Bellorini, à partir de sa partition (on peut la dénommer ainsi, puisque comme toujours chez lui, la composition musicale, même à une degré moindre que dans sa Tempête sous un crâne, est prépondérante), cette fois-ci écrite en collaboration avec Mathieu Coblentz (qui justement faisait partie de la distribution de la Tempête) est tirée au cordeau, autorise et appelle ce constant passage de la narration vers le jeu et marque les enchaînements d’une séquence à une autre. Il y a là quelques chose d’un ordre purement musical voire chorégraphique.

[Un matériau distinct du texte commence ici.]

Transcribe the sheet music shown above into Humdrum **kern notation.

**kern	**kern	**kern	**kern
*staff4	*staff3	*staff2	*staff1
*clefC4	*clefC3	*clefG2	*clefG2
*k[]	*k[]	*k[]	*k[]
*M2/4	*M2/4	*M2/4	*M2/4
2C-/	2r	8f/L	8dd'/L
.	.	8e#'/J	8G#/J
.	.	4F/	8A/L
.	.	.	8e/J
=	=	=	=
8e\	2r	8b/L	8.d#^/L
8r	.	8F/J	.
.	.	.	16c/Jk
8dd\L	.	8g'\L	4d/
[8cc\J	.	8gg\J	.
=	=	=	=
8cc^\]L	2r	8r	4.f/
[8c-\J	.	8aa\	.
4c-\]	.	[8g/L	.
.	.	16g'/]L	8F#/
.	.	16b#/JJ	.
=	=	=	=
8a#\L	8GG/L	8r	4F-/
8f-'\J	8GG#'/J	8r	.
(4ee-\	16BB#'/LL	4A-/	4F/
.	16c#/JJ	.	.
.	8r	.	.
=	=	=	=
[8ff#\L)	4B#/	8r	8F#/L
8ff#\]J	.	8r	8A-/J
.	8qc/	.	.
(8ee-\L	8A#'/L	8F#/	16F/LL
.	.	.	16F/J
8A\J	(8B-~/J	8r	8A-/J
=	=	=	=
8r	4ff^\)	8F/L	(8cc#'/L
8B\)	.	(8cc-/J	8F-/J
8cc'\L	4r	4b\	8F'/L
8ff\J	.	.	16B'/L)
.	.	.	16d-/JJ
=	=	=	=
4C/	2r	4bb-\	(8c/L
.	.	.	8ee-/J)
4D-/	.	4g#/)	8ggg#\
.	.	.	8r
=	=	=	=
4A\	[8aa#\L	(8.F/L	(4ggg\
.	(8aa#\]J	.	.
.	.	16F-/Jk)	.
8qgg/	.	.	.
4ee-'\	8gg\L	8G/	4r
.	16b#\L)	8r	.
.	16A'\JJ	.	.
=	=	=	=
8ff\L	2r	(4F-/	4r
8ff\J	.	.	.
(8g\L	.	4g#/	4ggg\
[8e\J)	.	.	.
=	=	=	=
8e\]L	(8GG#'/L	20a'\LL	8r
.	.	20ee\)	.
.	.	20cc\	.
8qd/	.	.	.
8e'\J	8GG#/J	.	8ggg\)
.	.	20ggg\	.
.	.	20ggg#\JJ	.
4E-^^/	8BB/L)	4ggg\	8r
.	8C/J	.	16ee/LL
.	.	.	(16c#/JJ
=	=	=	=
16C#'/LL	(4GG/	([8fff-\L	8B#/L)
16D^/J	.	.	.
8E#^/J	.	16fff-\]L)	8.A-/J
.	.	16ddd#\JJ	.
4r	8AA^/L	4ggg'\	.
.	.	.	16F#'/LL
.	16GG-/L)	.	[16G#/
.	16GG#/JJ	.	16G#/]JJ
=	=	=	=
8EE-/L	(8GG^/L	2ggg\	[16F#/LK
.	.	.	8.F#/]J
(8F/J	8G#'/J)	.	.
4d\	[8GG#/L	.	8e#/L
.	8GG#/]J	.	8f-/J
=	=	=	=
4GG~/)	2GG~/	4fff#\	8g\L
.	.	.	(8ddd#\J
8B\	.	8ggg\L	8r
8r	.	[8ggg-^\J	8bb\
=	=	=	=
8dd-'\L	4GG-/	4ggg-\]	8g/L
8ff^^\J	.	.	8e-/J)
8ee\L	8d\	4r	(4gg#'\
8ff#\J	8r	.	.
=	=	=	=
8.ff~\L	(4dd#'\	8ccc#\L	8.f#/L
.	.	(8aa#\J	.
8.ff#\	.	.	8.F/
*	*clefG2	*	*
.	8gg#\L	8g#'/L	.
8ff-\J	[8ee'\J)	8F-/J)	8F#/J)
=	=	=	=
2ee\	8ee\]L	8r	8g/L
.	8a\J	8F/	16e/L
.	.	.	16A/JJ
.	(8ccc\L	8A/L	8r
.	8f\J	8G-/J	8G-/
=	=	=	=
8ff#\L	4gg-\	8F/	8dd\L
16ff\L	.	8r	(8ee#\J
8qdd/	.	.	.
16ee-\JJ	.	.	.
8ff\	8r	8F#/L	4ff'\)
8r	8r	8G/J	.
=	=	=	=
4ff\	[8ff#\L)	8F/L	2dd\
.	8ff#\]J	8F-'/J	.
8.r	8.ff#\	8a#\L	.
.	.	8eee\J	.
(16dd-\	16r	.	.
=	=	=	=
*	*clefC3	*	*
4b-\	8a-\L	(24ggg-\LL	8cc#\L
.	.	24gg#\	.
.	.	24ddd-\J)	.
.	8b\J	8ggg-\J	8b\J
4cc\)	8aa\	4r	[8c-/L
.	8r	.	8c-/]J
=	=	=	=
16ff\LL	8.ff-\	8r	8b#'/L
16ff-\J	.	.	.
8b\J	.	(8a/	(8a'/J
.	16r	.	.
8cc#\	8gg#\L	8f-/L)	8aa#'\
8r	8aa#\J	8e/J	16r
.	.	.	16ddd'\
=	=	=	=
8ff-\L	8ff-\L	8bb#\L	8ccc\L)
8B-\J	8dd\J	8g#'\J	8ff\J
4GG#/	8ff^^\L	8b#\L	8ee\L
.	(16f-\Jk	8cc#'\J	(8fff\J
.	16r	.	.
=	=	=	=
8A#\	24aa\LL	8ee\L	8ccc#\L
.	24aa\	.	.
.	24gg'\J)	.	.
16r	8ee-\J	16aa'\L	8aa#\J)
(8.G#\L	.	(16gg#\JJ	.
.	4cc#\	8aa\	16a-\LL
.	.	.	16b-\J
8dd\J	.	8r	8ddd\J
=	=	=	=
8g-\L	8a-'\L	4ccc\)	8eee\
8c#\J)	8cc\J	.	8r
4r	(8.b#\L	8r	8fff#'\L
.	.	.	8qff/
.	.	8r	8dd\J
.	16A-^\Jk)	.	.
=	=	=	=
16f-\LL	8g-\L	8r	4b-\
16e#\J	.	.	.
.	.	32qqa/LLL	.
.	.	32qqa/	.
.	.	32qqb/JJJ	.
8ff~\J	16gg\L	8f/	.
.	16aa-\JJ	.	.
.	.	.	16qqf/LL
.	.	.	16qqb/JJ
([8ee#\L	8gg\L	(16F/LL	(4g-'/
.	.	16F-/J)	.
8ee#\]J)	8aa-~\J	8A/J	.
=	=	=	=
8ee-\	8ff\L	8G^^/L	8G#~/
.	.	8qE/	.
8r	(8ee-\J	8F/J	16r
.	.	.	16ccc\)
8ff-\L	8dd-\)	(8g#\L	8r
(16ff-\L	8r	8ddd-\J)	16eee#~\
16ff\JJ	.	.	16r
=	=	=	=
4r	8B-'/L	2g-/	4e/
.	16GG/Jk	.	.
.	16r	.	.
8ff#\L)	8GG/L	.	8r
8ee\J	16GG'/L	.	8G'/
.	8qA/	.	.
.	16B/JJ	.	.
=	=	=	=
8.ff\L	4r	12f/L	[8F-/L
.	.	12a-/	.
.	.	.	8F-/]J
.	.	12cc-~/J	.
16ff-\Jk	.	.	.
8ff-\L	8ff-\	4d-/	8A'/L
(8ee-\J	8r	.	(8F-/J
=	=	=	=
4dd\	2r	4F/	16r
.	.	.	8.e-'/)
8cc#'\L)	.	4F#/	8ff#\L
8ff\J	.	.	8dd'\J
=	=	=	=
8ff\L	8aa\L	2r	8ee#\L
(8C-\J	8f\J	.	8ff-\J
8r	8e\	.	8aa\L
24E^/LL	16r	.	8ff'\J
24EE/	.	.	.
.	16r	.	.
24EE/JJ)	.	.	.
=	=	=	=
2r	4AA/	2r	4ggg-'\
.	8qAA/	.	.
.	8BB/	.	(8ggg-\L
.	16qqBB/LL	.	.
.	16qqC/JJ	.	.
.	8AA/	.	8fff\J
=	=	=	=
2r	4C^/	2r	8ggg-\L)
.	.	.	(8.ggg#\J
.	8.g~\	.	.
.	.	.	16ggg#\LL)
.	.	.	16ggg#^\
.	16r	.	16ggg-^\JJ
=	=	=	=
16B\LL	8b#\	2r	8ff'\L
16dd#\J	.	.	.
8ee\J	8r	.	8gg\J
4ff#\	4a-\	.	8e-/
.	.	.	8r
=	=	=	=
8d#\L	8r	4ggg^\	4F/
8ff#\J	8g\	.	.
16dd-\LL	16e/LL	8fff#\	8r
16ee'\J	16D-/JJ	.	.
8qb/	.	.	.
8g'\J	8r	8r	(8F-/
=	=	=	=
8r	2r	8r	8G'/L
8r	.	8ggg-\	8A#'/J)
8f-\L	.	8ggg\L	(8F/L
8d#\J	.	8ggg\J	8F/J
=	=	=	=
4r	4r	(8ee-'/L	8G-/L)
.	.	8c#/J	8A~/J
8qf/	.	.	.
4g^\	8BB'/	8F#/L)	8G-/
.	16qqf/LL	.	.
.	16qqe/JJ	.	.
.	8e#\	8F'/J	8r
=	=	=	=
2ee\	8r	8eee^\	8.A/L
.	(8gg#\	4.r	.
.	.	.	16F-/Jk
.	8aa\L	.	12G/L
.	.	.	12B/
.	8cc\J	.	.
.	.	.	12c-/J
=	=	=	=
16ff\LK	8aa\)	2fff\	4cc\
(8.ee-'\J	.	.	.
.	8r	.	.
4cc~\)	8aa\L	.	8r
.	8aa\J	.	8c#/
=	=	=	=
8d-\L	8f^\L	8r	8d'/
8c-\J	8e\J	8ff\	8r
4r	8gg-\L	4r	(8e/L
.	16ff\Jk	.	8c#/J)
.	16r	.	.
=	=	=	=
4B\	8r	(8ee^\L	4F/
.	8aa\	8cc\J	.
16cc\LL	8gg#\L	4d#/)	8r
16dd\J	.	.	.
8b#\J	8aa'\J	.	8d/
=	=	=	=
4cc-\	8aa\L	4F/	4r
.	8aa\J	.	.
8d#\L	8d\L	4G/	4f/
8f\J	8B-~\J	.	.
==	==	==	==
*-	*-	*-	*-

La cohérence de l’ensemble mêlant collaborateurs réguliers du metteur en scène (Véronique Chazal, Sébastien Trouvé, Macha Makeïeff…) et collaborateurs chinois, est d’autant plus étonnante que le Yang Hua Theatre n’est pas une compagnie théâtrale, mais une instance de production (à l’initiative du projet) et que les comédiens viennent d’horizons différents les uns des autres, mais possèdent en commun talent et intelligence de jeu. Une totale réussite.